Task goal: Repeat verbatim what the listing holds, but not its pictures.

Excerpted data:
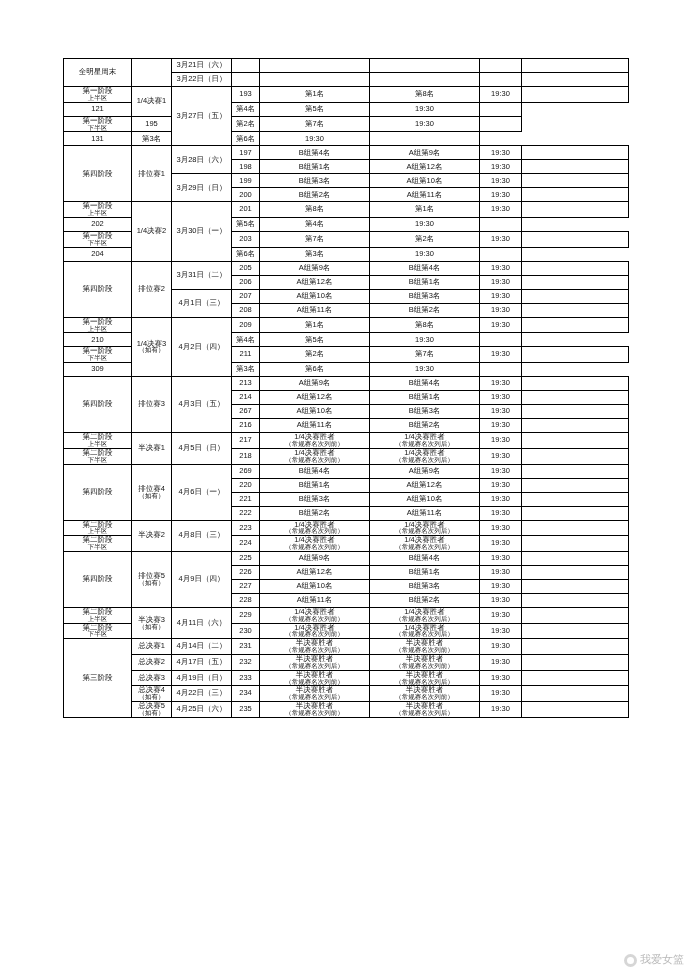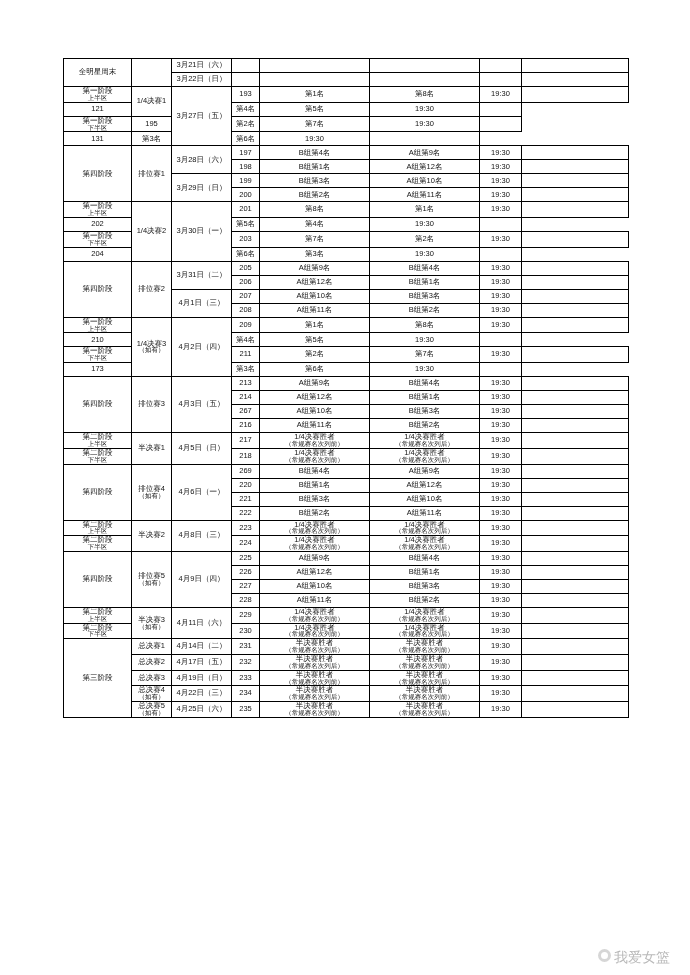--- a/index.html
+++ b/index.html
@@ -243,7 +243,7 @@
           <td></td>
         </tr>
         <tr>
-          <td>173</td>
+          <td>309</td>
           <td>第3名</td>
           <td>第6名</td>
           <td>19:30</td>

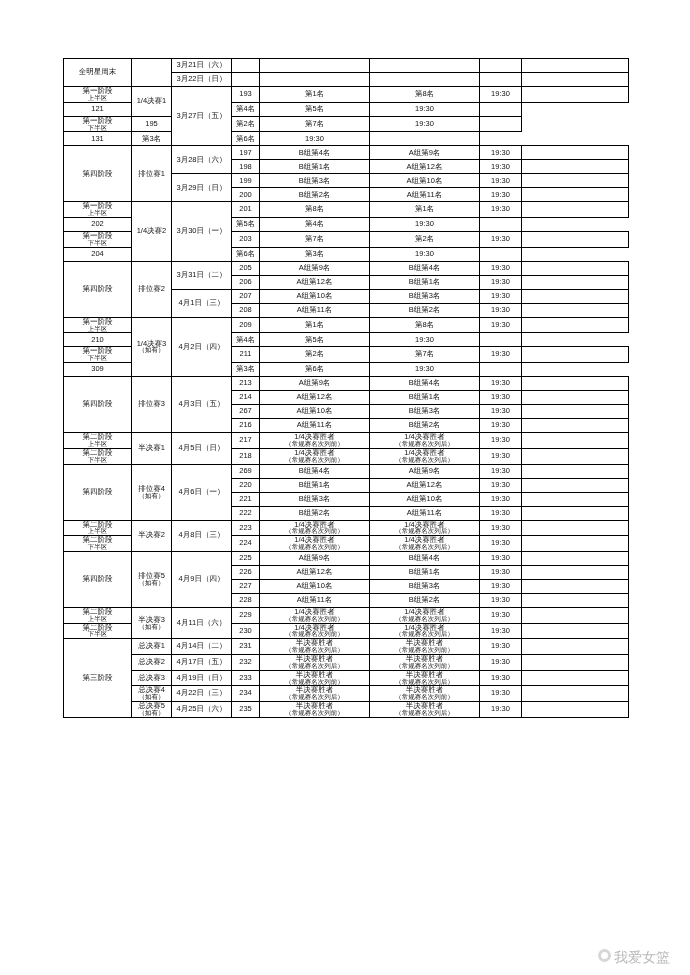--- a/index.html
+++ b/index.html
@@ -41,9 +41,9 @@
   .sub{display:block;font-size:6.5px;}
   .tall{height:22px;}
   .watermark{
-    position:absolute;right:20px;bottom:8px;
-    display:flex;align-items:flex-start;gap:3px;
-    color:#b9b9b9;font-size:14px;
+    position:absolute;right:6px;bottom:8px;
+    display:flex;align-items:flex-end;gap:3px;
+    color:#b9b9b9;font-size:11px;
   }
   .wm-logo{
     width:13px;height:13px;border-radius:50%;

Your response:
--- a/index.html
+++ b/index.html
@@ -243,7 +243,7 @@
           <td></td>
         </tr>
         <tr>
-          <td>173</td>
+          <td>309</td>
           <td>第3名</td>
           <td>第6名</td>
           <td>19:30</td>

--- a/index.html
+++ b/index.html
@@ -41,9 +41,9 @@
   .sub{display:block;font-size:6.5px;}
   .tall{height:22px;}
   .watermark{
-    position:absolute;right:20px;bottom:8px;
-    display:flex;align-items:flex-start;gap:3px;
-    color:#b9b9b9;font-size:14px;
+    position:absolute;right:6px;bottom:8px;
+    display:flex;align-items:flex-end;gap:3px;
+    color:#b9b9b9;font-size:11px;
   }
   .wm-logo{
     width:13px;height:13px;border-radius:50%;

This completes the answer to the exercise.